- **Supplied passage**:
** BEGIN **

The Military Commissions Act




O

n October 17, George W. Bush, with Dick Cheney, Alberto Gonzales, and
Donald Rumsfeld standing behind him, solemnly announced, “In memory of
the victims of September 11, it is my honor to sign the Military Commissions
Act of 2006 into law.” 


While the White House struggles to convince the nation that the Military
Commissions Act (MCA) is perfectly legal and essential in order for the
CIA to continue “one of the most successful intelligence efforts in American
history,” the true implications of this act must be made clear. Out of
its many dubious clauses, the most egregious is the one that eliminates
the writ of habeas corpus (i.e., the right to challenge the legality of
one’s imprisonment), a fundamental right that dates back to the Magna Carta.

** END **

Dataset entries:

** BEGIN **

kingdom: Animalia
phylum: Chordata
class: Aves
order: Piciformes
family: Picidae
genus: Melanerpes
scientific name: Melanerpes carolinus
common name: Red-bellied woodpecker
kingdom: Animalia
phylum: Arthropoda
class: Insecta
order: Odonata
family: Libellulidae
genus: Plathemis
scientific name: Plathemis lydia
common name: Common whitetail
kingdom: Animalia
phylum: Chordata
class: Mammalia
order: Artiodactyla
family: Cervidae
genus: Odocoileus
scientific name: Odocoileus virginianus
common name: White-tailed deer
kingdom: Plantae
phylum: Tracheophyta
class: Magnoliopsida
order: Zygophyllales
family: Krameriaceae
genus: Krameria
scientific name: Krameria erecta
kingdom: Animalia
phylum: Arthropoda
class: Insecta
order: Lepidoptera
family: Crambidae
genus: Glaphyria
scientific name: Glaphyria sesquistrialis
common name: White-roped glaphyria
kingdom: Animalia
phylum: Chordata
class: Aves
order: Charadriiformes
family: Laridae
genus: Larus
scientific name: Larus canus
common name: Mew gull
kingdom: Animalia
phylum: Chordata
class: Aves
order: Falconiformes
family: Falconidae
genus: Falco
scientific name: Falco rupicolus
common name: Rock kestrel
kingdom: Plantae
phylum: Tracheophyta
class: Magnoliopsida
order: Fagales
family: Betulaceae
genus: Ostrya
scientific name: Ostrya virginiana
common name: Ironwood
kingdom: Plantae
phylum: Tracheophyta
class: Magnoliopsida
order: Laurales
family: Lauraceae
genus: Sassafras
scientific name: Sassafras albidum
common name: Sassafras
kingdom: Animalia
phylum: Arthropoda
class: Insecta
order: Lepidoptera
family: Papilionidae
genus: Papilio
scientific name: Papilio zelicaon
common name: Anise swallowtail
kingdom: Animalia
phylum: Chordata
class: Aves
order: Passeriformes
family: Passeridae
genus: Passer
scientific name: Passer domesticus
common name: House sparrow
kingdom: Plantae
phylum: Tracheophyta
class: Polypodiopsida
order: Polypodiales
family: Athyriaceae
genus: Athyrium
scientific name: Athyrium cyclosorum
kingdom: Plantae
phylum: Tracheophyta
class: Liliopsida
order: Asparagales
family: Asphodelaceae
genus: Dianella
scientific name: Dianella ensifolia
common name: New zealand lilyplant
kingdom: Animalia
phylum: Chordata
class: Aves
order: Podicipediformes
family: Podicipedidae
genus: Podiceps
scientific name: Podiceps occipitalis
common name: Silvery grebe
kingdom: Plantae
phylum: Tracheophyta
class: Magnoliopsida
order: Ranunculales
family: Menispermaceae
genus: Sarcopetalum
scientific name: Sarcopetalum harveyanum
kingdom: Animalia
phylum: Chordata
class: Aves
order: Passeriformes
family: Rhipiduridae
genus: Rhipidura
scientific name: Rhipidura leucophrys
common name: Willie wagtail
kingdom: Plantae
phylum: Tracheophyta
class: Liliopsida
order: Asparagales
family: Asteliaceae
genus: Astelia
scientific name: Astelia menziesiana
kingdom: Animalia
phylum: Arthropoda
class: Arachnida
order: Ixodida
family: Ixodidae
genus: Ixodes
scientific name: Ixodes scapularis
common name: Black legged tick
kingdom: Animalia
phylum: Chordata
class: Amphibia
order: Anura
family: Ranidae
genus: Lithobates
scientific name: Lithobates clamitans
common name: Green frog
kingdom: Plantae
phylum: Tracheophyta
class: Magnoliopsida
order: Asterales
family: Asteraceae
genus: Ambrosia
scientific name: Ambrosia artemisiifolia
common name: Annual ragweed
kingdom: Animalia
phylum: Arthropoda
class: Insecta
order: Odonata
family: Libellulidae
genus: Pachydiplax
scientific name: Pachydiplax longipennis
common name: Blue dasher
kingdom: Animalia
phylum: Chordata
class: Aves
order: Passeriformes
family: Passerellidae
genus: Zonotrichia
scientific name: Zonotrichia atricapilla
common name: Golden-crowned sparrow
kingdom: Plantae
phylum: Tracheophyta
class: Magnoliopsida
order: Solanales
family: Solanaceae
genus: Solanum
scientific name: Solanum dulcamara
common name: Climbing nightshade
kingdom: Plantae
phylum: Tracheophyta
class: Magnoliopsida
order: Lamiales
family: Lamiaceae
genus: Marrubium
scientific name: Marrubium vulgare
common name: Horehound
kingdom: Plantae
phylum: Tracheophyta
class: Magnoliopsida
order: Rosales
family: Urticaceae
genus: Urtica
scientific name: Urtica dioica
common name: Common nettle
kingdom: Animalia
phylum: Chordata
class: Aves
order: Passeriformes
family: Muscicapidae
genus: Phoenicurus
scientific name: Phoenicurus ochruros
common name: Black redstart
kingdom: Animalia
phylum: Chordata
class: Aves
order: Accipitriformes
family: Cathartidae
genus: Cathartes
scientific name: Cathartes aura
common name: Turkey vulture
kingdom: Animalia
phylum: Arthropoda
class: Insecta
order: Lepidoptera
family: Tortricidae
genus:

** END **

List every person the passage on the Military Commissions Act mentions by name.

George W. Bush, Dick Cheney, Alberto Gonzales, Donald Rumsfeld